# [EXERCISE DETAILS]
Below are some records. Say how many of their lines include the string "shoulder", giving only the number.

>>>

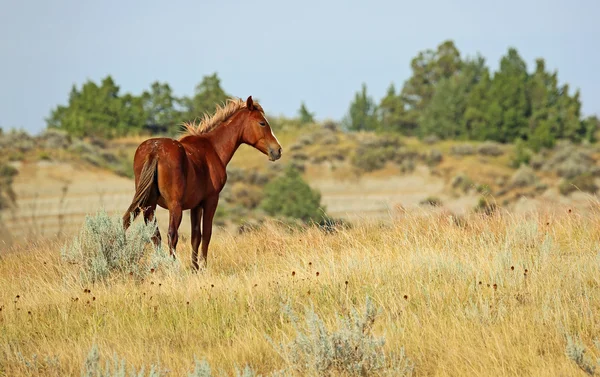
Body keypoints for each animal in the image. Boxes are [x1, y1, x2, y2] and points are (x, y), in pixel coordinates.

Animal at [123, 95, 282, 268]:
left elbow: (195, 236)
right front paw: (203, 266)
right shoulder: (210, 200)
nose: (277, 150)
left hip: (149, 206)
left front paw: (195, 267)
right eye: (262, 123)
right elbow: (206, 233)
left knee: (148, 231)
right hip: (174, 207)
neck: (213, 148)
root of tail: (155, 150)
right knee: (171, 234)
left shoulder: (196, 205)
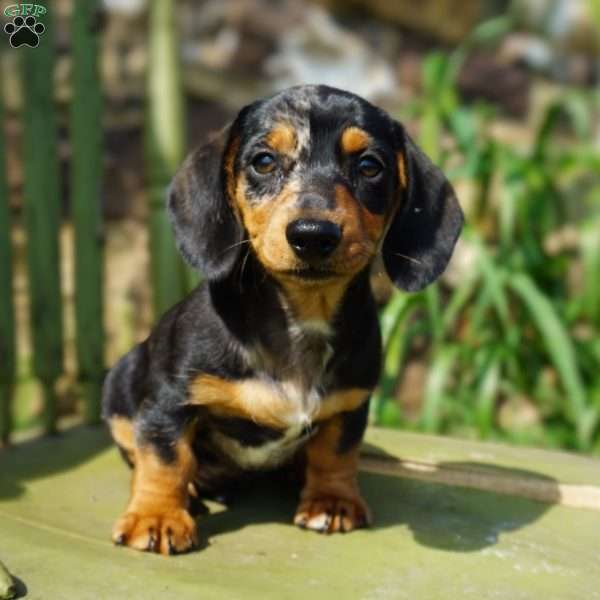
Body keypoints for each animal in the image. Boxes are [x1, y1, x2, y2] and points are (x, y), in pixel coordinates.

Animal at [102, 84, 464, 552]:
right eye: (263, 161)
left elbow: (336, 453)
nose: (313, 235)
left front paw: (331, 500)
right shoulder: (169, 401)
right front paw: (158, 516)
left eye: (370, 166)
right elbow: (167, 459)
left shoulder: (350, 405)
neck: (302, 315)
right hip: (122, 379)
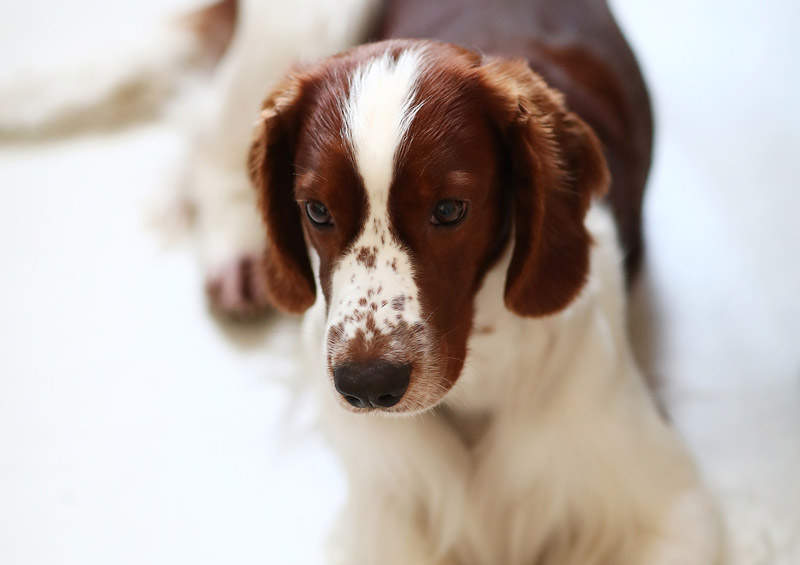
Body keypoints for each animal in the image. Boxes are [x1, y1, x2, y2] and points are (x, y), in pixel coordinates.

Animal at [238, 1, 724, 564]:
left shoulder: (668, 504)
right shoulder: (383, 518)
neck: (479, 380)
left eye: (449, 210)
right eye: (316, 210)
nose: (367, 386)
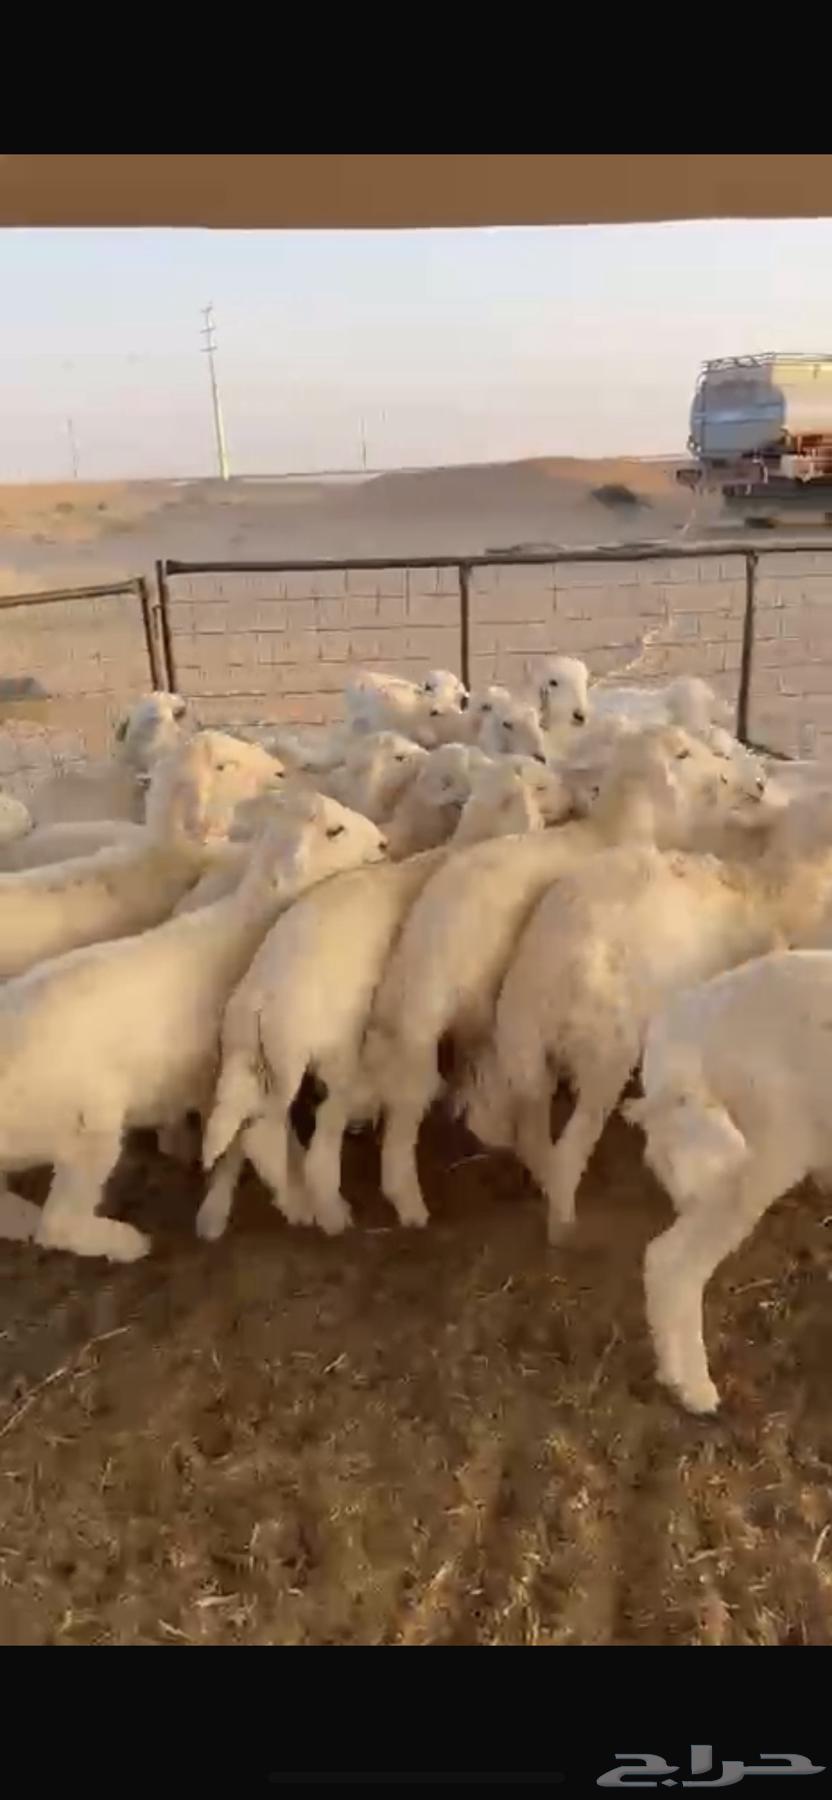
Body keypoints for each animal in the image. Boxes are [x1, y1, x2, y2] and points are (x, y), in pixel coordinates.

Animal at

<<<

# [THE COMPLETED TASK]
6